(Difference listings)
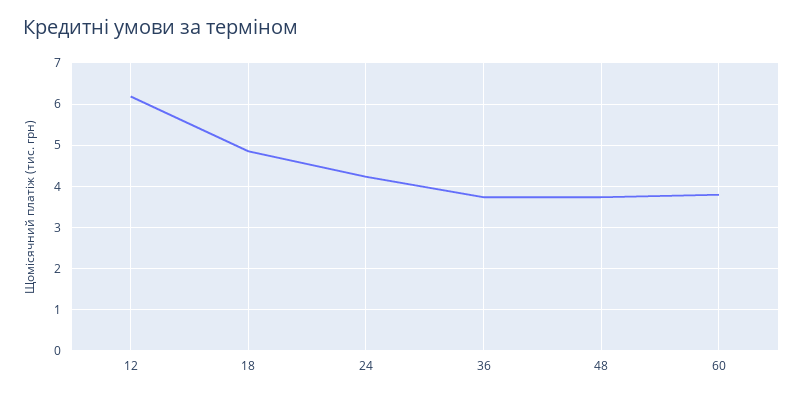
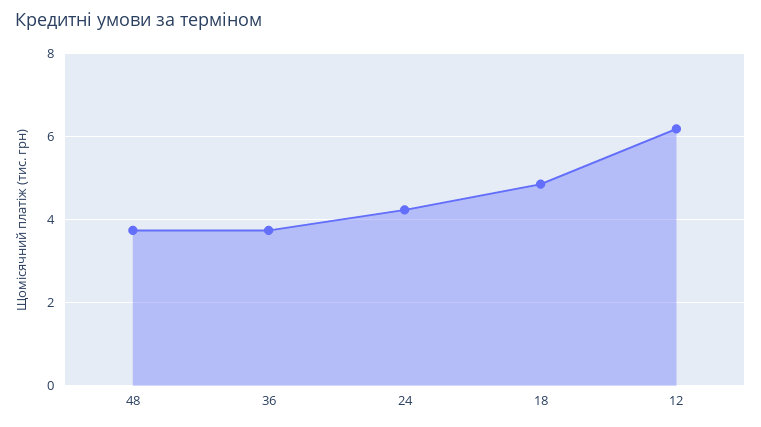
  {
    "12": 6.2,
    "18": 4.8,
    "24": 4.2,
    "36": 3.8,
-   "48": 3.8,
+   "48": 3.8
-   "60": 3.8
  }

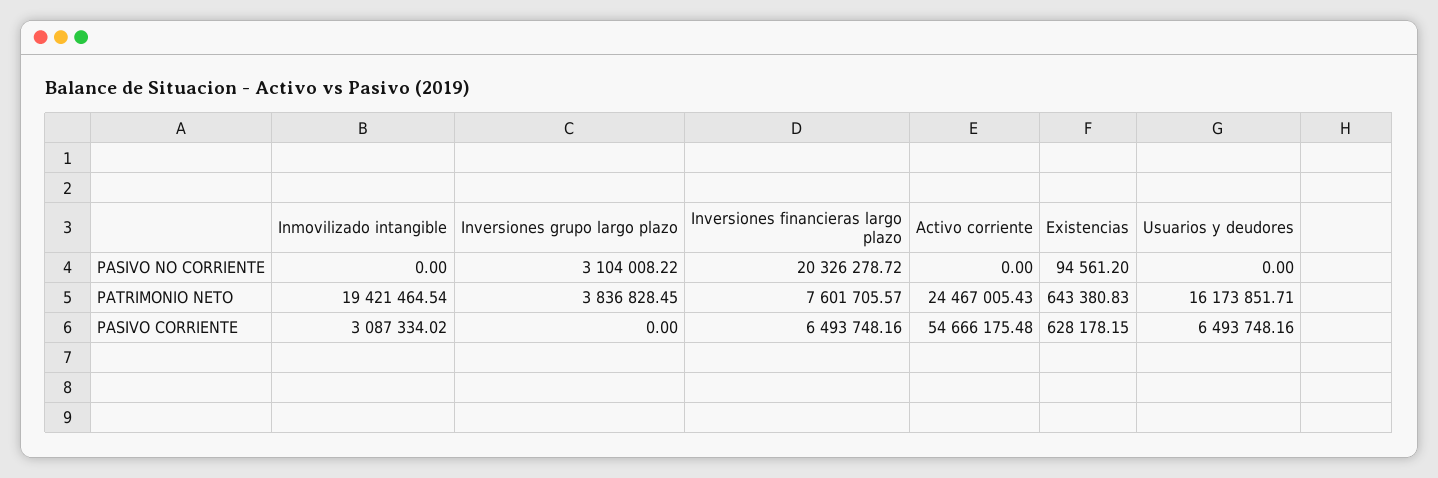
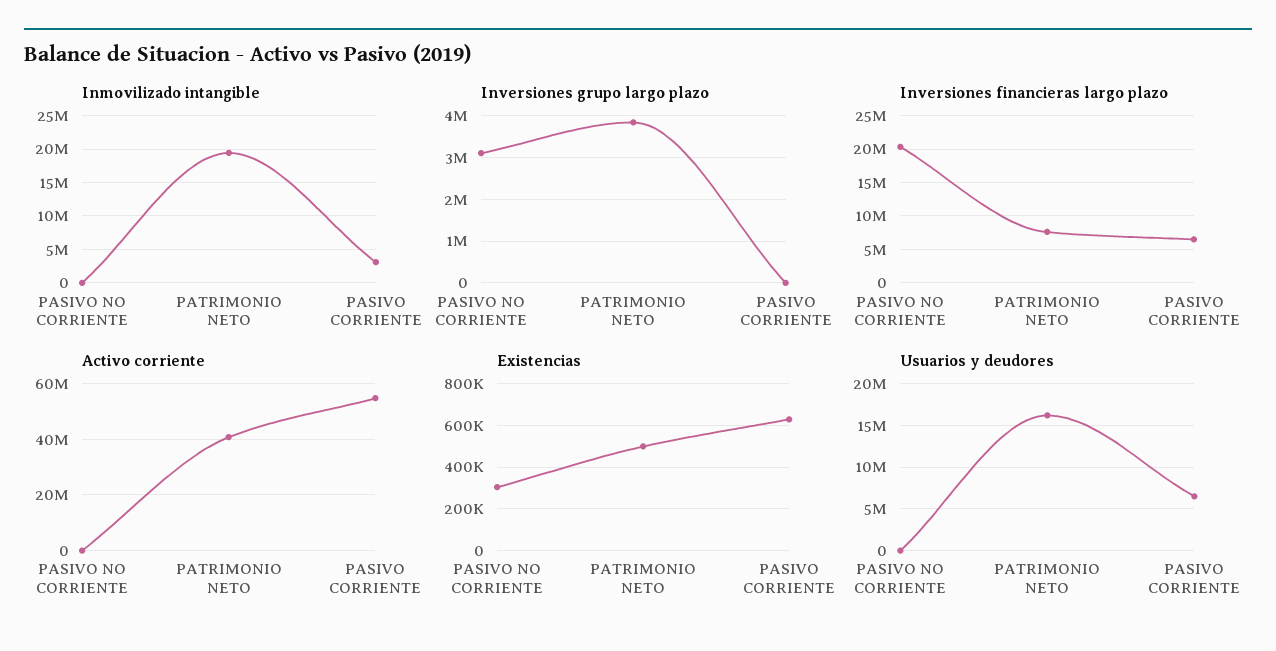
  {
    "Inmovilizado intangible": {
      "PASIVO NO CORRIENTE": 0,
      "PATRIMONIO NETO": 19421464.54,
      "PASIVO CORRIENTE": 3087334.02
    },
    "Inversiones grupo largo plazo": {
      "PASIVO NO CORRIENTE": 3104008.22,
      "PATRIMONIO NETO": 3836828.45,
      "PASIVO CORRIENTE": 0
    },
    "Inversiones financieras largo plazo": {
      "PASIVO NO CORRIENTE": 20326278.72,
      "PATRIMONIO NETO": 7601705.57,
      "PASIVO CORRIENTE": 6493748.16
    },
    "Activo corriente": {
      "PASIVO NO CORRIENTE": 0,
-     "PATRIMONIO NETO": 24467005.43,
+     "PATRIMONIO NETO": 40000000,
      "PASIVO CORRIENTE": 54666175.48
    },
    "Existencias": {
-     "PASIVO NO CORRIENTE": 94561.2,
+     "PASIVO NO CORRIENTE": 300000,
-     "PATRIMONIO NETO": 643380.83,
+     "PATRIMONIO NETO": 500000,
      "PASIVO CORRIENTE": 628178.15
    },
    "Usuarios y deudores": {
      "PASIVO NO CORRIENTE": 0,
      "PATRIMONIO NETO": 16173851.71,
      "PASIVO CORRIENTE": 6493748.16
    }
  }

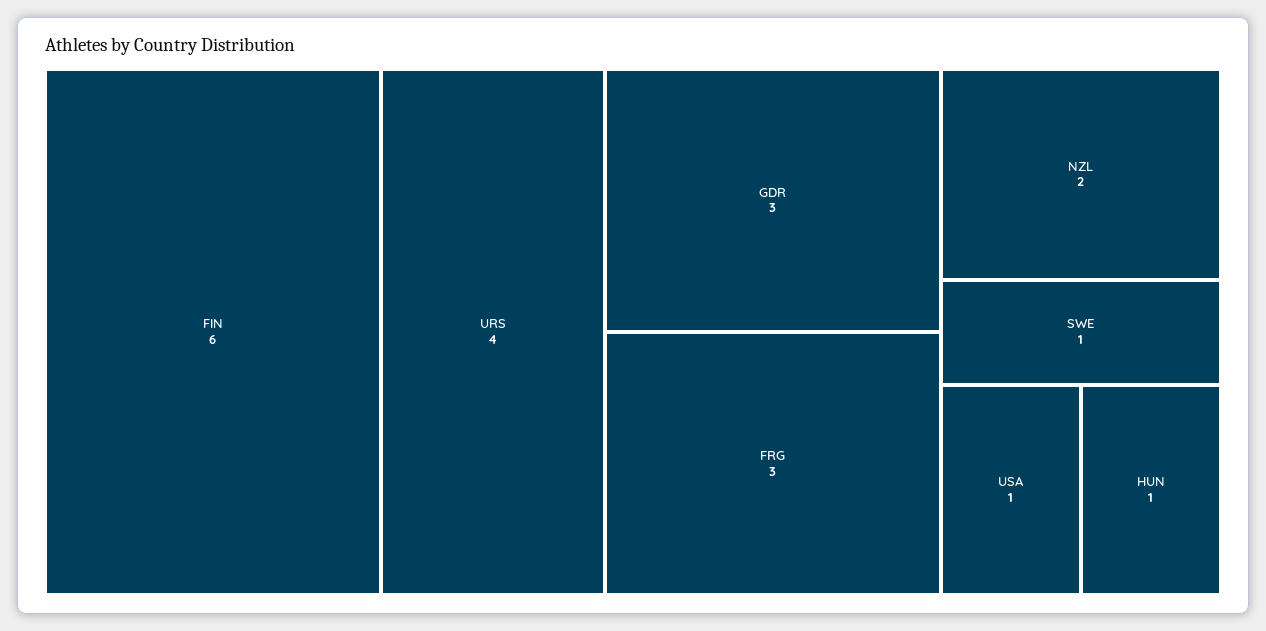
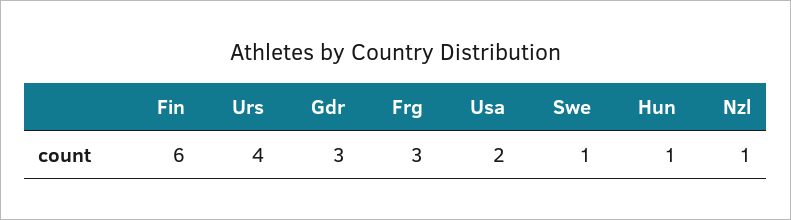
  {
    "FIN": 6,
    "URS": 4,
    "GDR": 3,
    "FRG": 3,
-   "NZL": 2,
+   "NZL": 1,
    "SWE": 1,
-   "USA": 1,
+   "USA": 2,
    "HUN": 1
  }

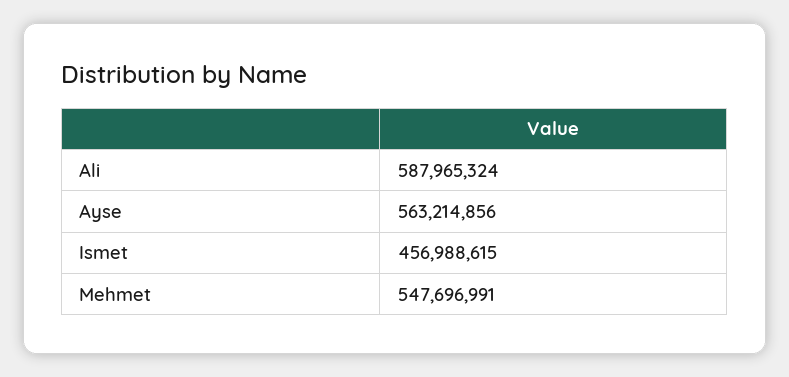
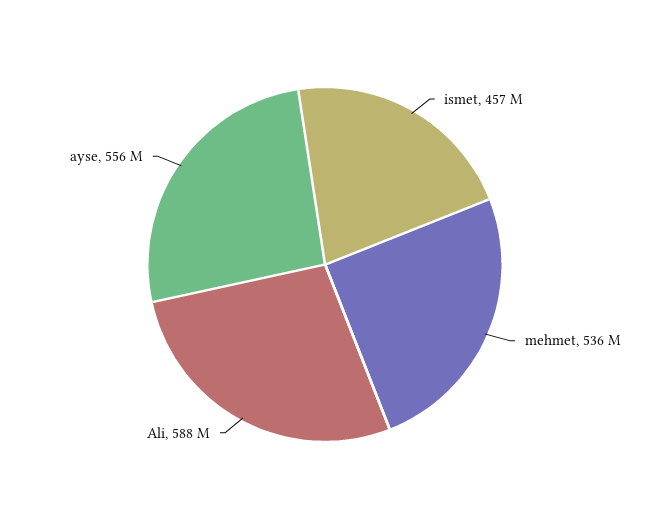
  {
    "Ali": 587965324,
-   "Ayse": 563214856,
+   "Ayse": 556000000,
    "Ismet": 456988615,
-   "Mehmet": 547696991
+   "Mehmet": 536000000
  }

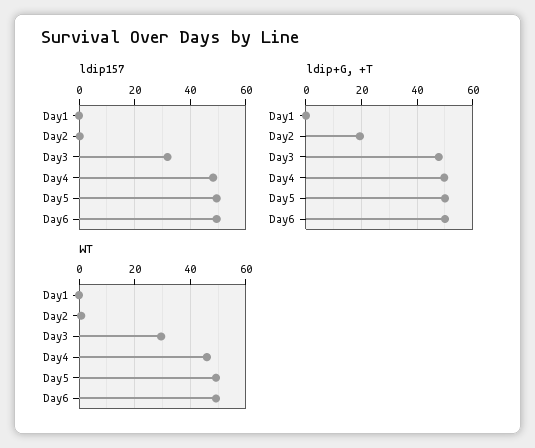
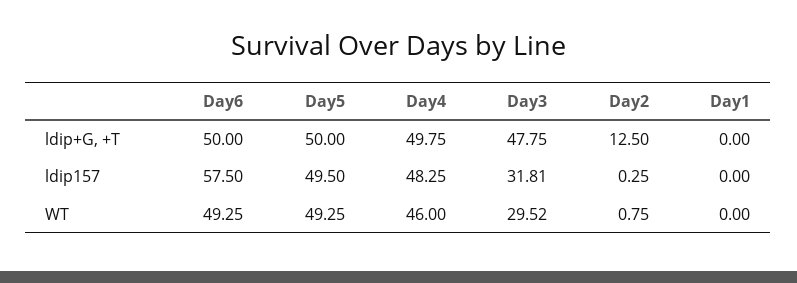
  {
    "ldip157": {
      "Day1": 0,
      "Day2": 0.25,
      "Day3": 31.81,
      "Day4": 48.25,
      "Day5": 49.5,
-     "Day6": 50
+     "Day6": 57.5
    },
    "ldip+G, +T": {
      "Day1": 0,
-     "Day2": 20,
+     "Day2": 12.5,
      "Day3": 47.75,
      "Day4": 49.75,
      "Day5": 50,
      "Day6": 50
    },
    "WT": {
      "Day1": 0,
      "Day2": 0.75,
      "Day3": 29.52,
      "Day4": 46,
      "Day5": 49.25,
      "Day6": 49.25
    }
  }

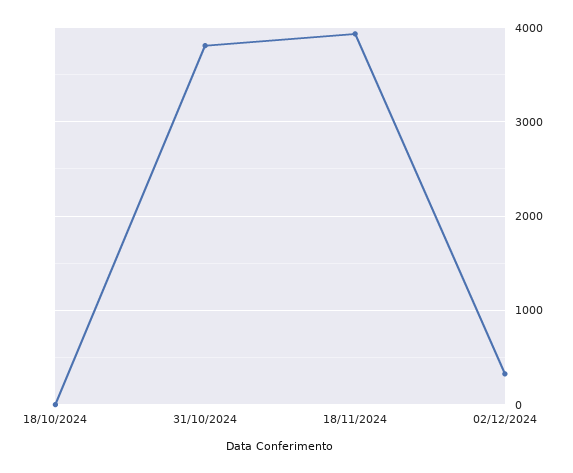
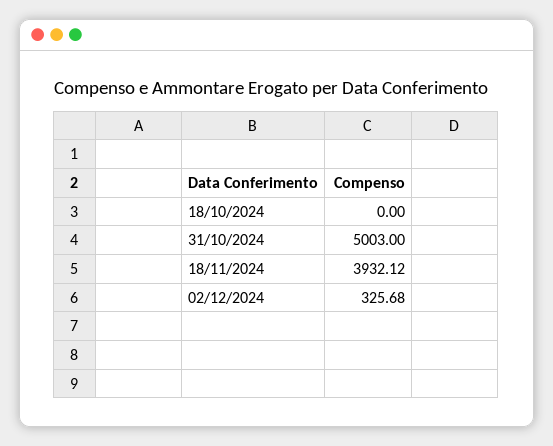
  {
    "18/10/2024": 0,
-   "31/10/2024": 3800,
+   "31/10/2024": 5003,
    "18/11/2024": 3932.12,
    "02/12/2024": 325.68
  }

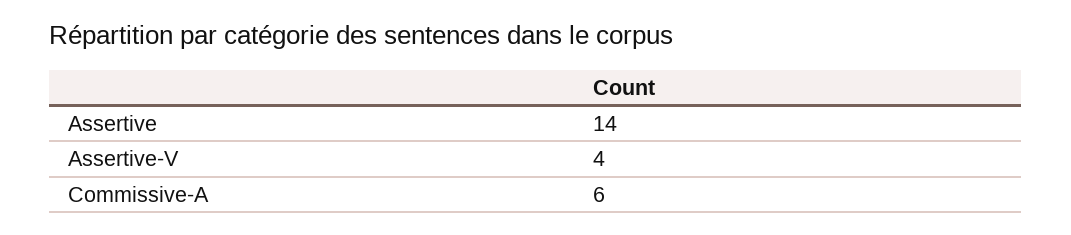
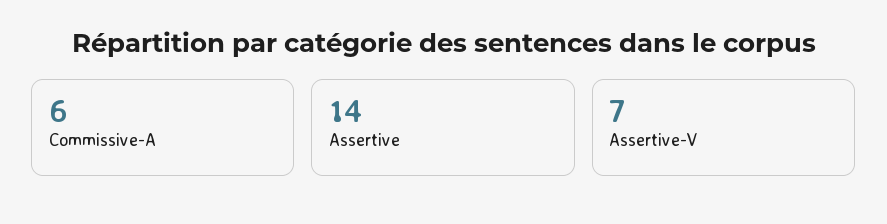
  {
    "Assertive": 14,
-   "Assertive-V": 4,
+   "Assertive-V": 7,
    "Commissive-A": 6
  }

=== Activity ===
The answer is every line in the data where the word "NETO" appears.

=== Answer space ===
      "PATRIMONIO NETO": 19421464.54,
      "PATRIMONIO NETO": 3836828.45,
      "PATRIMONIO NETO": 7601705.57,
-     "PATRIMONIO NETO": 24467005.43,
+     "PATRIMONIO NETO": 40000000,
-     "PATRIMONIO NETO": 643380.83,
+     "PATRIMONIO NETO": 500000,
      "PATRIMONIO NETO": 16173851.71,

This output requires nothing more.